DMS vs. Custom Python/Pandas Scripts
- DMS: Reliable, handles failures, scales automatically
- Custom scripts: Flexible, but fragile, requires monitoring and maintenance
Custom scripts are fine for one-off migrations; DMS is better for ongoing replication.
DMS vs. Native Cloud Tools (Fivetran, Stitch)
- DMS: AWS-native, lower cost, but requires more setup
- Fivetran/Stitch: Easier setup, pre-built connectors, higher cost ($1,000+/month)
Choose based on your engineering bandwidth and budget.
Real-World Example: E-Commerce Company
Let’s walk through a realistic scenario. TechStore is an e-commerce company with:
- Production database: RDS Aurora MySQL, 200 GB, 50,000 writes/sec
- Analytics needs: Real-time customer dashboards, order analytics, inventory reporting
- Current pain: Weekly batch exports, 2-day lag between order and visibility
Solution with DMS:
-
DMS Task: Replicate entire Aurora database to S3 with CDC
- Full load: 4 hours
- CDC lag: 30 seconds
- Cost: $1.50/hour (dms.c5.xlarge instance)
-
Glue Job: Every 5 minutes, process CDC changes
- Deduplicate orders, customers, inventory
- Calculate derived metrics (daily revenue, top products)
- Write to Delta Lake
- Cost: ~$0.40 per run (5 minutes of Glue compute)
-
Query Layer: Athena queries Delta Lake
- Cost: $5 per TB scanned
- Queries complete in < 5 seconds
-
BI Layer: D23 dashboards connect to Athena
- Real-time order dashboard
- Customer lifetime value analysis
- Inventory alerts
- Embedded analytics in customer portal
Before DMS:
- Weekly exports: 1 hour manual work
- Data freshness: 2 days
- Cost: $2,000/month (database engineer time)
After DMS:
- Fully automated
- Data freshness: 30 seconds
- Cost: ~$1,200/month (DMS + Glue + Athena + D23)

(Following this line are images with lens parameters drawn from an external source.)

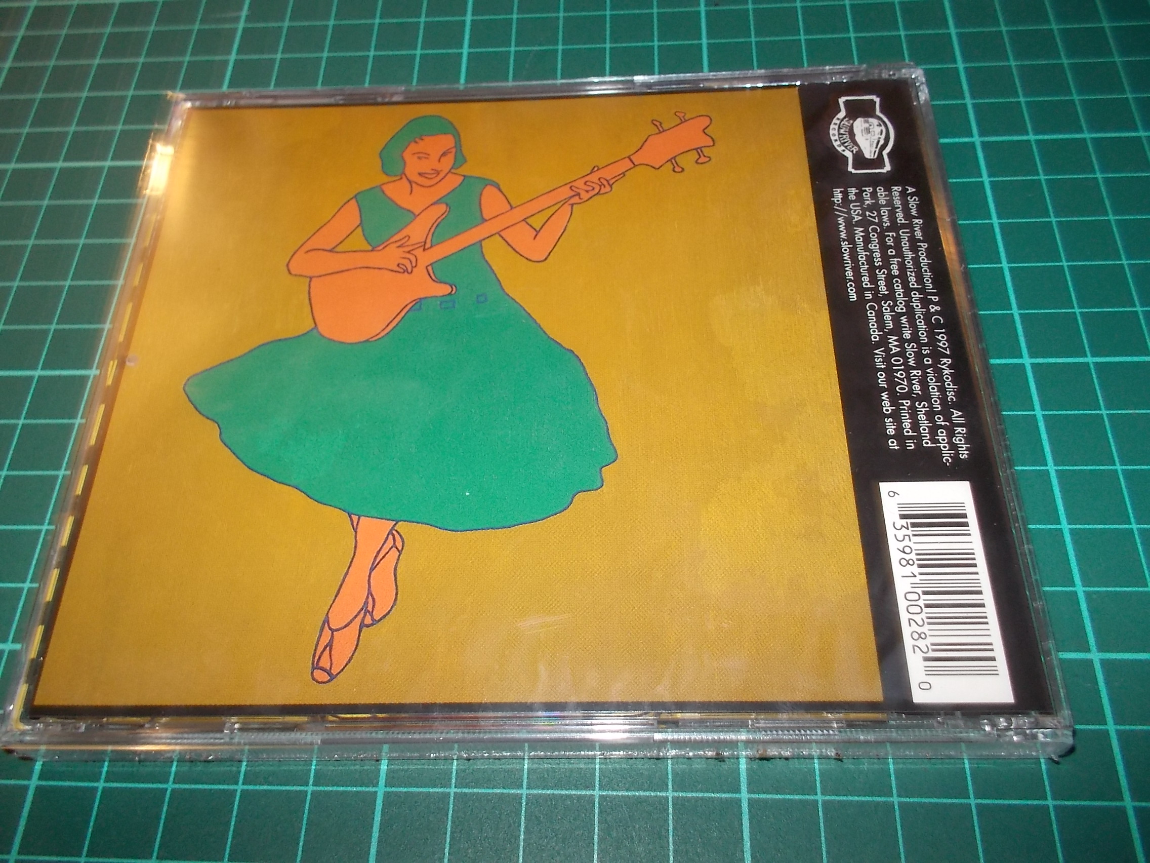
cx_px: 575
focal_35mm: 29
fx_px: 963
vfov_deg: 48.2
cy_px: 432
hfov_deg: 61.7
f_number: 3.3
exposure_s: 1/30
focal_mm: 4.1
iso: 200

The result: faster insights, better customer experience, lower total cost of ownership.
Conclusion: Building Modern Analytics Infrastructure
AWS DMS is a foundational tool for modern analytics infrastructure. It solves the hard problem of moving live transactional data into a lakehouse without custom engineering or operational overhead.

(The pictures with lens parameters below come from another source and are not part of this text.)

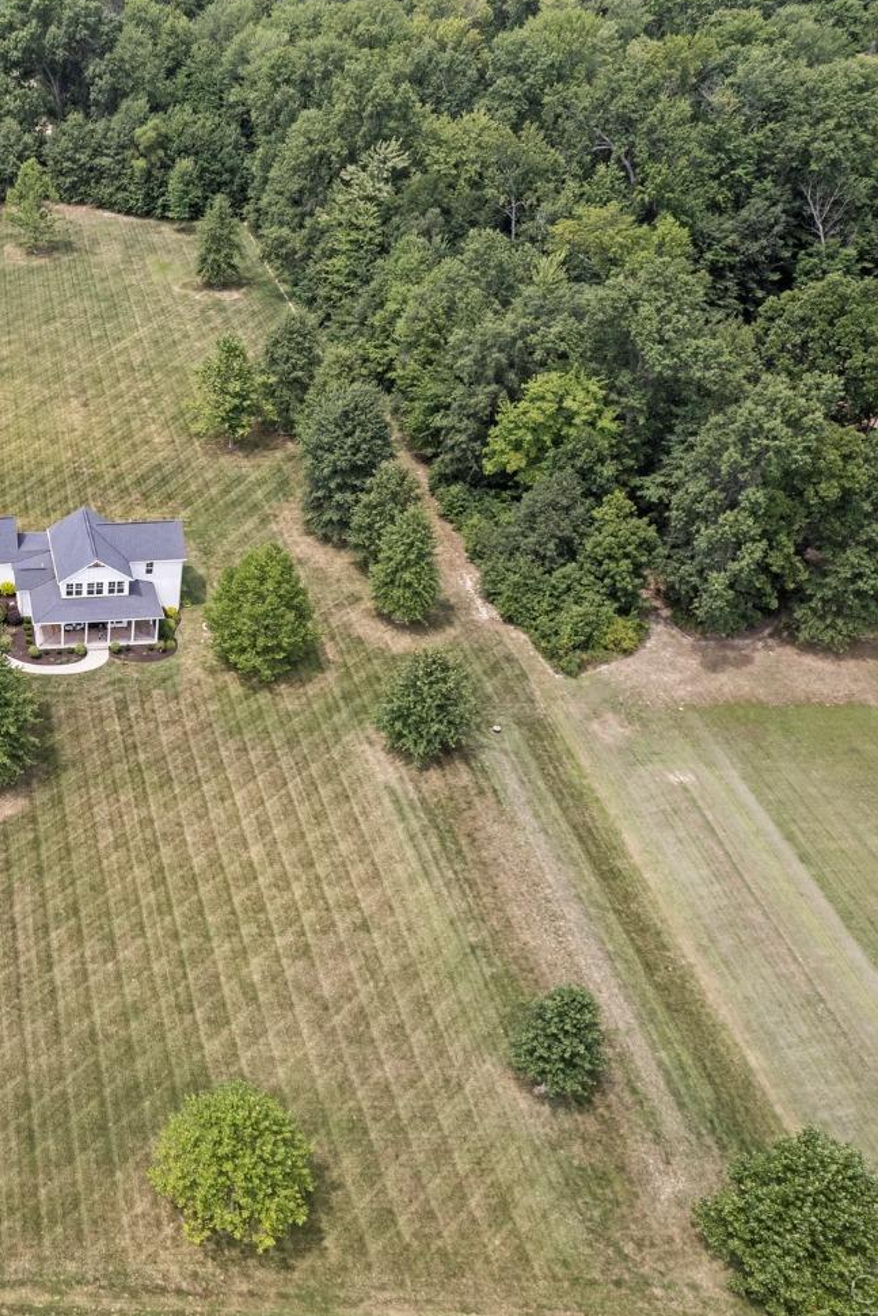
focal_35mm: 34
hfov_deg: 35.8
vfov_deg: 55.8
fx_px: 1243
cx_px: 41
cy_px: 659
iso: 110
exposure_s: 1/1000
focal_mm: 8.38
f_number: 2.8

For data leaders at scale-ups and mid-market companies, DMS enables:
- Real-time analytics: Data freshness in seconds, not days
- Cost efficiency: Pay only for compute and storage, not for proprietary BI licenses
- Flexibility: Query the lakehouse with any tool (Athena, Redshift, Databricks, D23)
- Scalability: Automatically handles growing data volumes
The lakehouse architecture—raw data in S3, transformation with Glue/Spark, query with Athena, BI with D23 embedded analytics—is becoming the standard for modern companies. DMS is the reliable plumbing that makes it work.
If you’re evaluating managed analytics platforms like D23, ensure your data pipeline is solid first. DMS + S3 + Delta Lake + D23 dashboards create a powerful, cost-effective analytics stack that rivals Looker, Tableau, and Power BI without the licensing overhead or platform lock-in.
For engineering teams embedding analytics into products, this architecture is especially powerful. Your product can query the lakehouse directly, display real-time metrics, and provide self-serve BI capabilities without building custom reporting infrastructure.
Start with a single DMS task on a non-production database. Measure replication lag, transformation time, and query performance. Scale from there. The foundation is simple; the possibilities are limitless.